La loi « Tshiani », du nom de son auteur, a refait son retour au centre du débat politique en République démocratique du Congo. Si elle passe, cette loi va verrouiller l’accès à la présidence aux seules personnes nées de deux parents congolais d’origine. Si l’initiative est fustigée, à juste titre, comme une tentative d’écarter certains opposants du Président Félix Tshisekedi des prochaines élections, les dénonciations systématiques sont loin d’être sans défaut, la plupart orchestrées par l’opposant Moïse Katumbi, principal concerné.

Le sort est décidément ironique. C’est un Congolais détenant la nationalité américaine, lui-même ancien candidat à la Présidentielle, qui porte une des lois les plus controversées en République démocratique du Congo. D’apparence, ce texte vise surtout à régler le problème de la double nationalité. Car, selon la loi, la nationalité congolaise « la nationalité congolaise est une et exclusive. Elle ne peut être détenue concurremment avec une autre nationalité ». Cependant, plusieurs personnalités du pays détiennent d’autres nationalités. Et donc, une loi qui légalise la détention d’autre autre nationalité serait salutaire.
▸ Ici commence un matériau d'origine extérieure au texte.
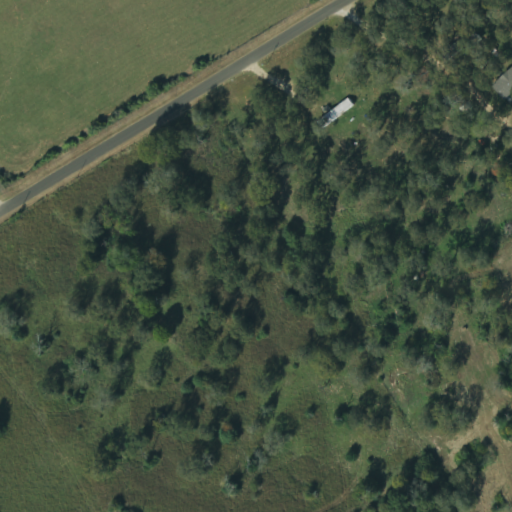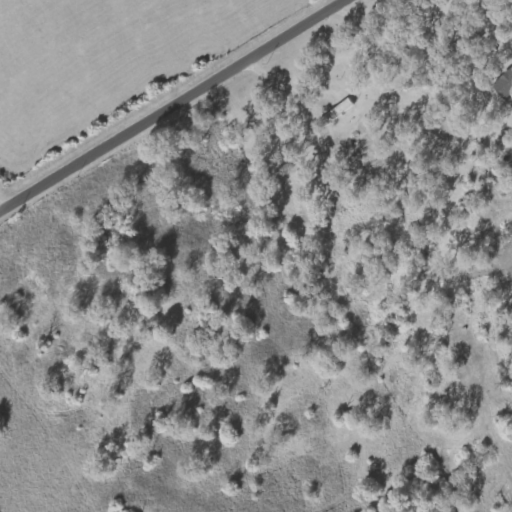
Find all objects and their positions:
building: (505, 86)
road: (173, 104)
building: (338, 114)
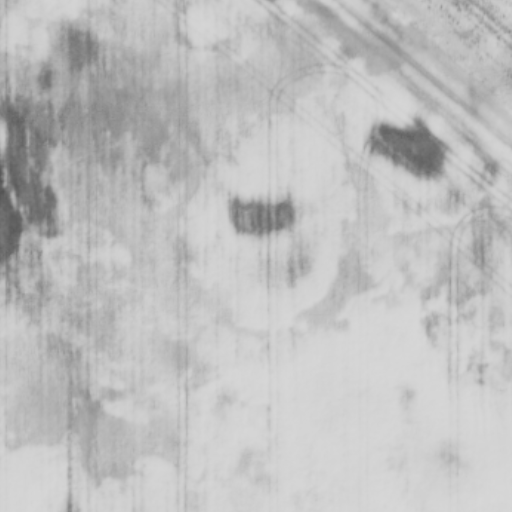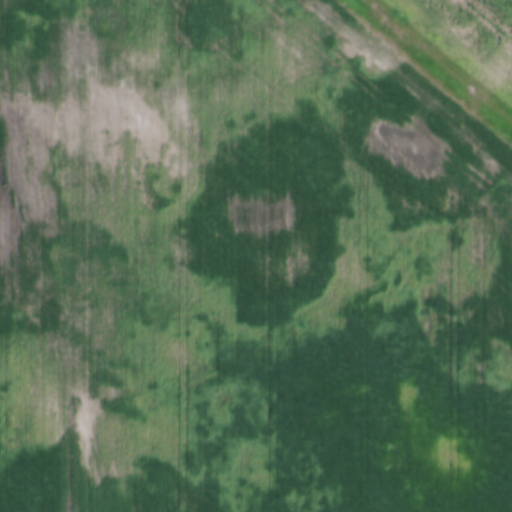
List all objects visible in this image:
airport runway: (442, 58)
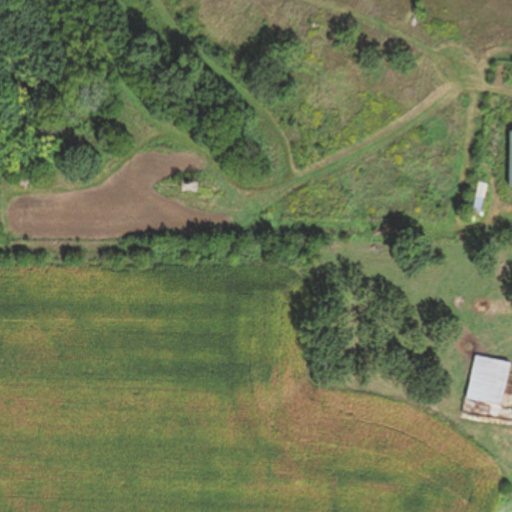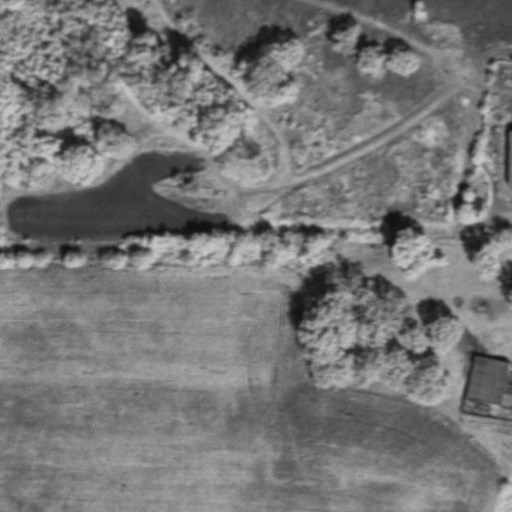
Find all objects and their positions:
building: (480, 200)
building: (492, 381)
building: (492, 382)
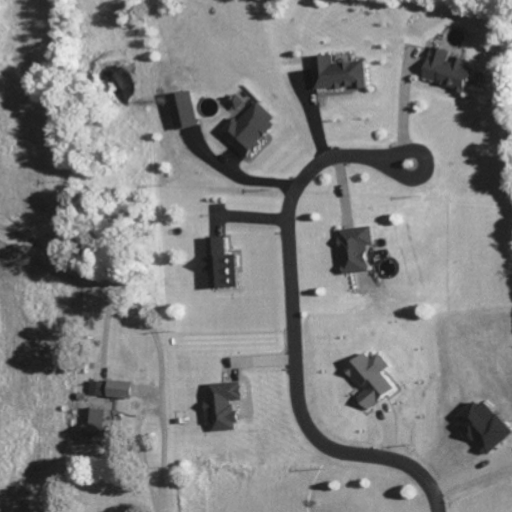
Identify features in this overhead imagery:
building: (448, 74)
building: (339, 78)
building: (237, 106)
building: (184, 115)
building: (250, 133)
road: (397, 157)
road: (395, 173)
building: (357, 253)
building: (220, 269)
road: (295, 352)
building: (370, 383)
building: (97, 391)
building: (121, 393)
building: (224, 410)
building: (96, 430)
building: (484, 431)
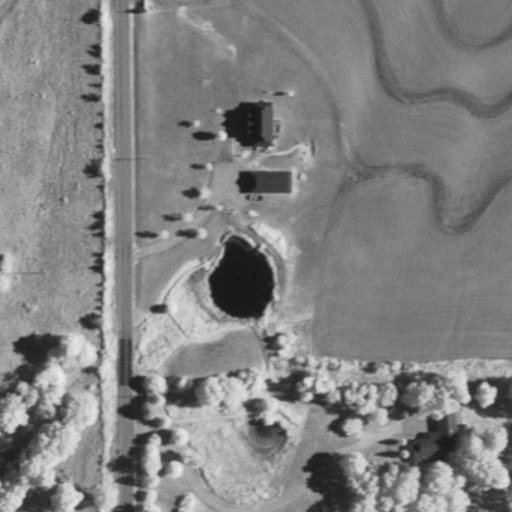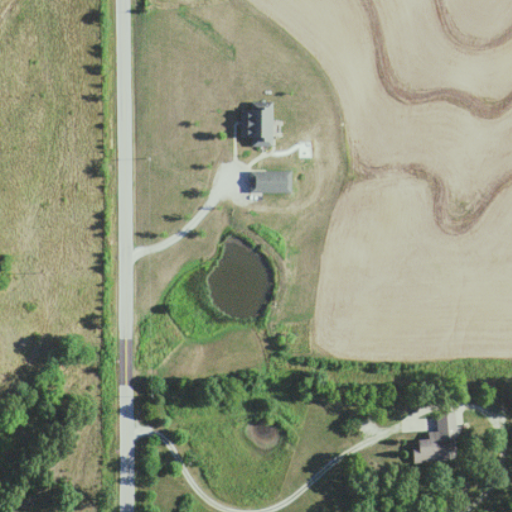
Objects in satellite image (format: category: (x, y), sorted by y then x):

Toutefois, Noël Tshiani ne se limite pas à régler le problème de double nationalité. Dans son viseur, cet économiste veut également verrouiller l’accès à la présidence aux seuls congolais nés des deux parents tous congolais d’origine. Très rapidement, un homme s’est senti visé. L’opposant Moïse Katumbi, d’ancien allié puis farouche adversaire de l’ex-président Joseph Kabila, avant d’être à nouveau allié puis, aujourd’hui, adversaire farouche du président Félix Tshisekedi, l’ancien gouverneur du Katanga nourrit des ambitions vigoureuses pour succéder à l’actuel président à la tête du pays. Il a déjà tenté de succéder à Kabila, avant d’être écarté de la course en 2016. A l’époque, il lui a été reproché de détenir la nationalité italienne, en violation donc de la loi congolaise.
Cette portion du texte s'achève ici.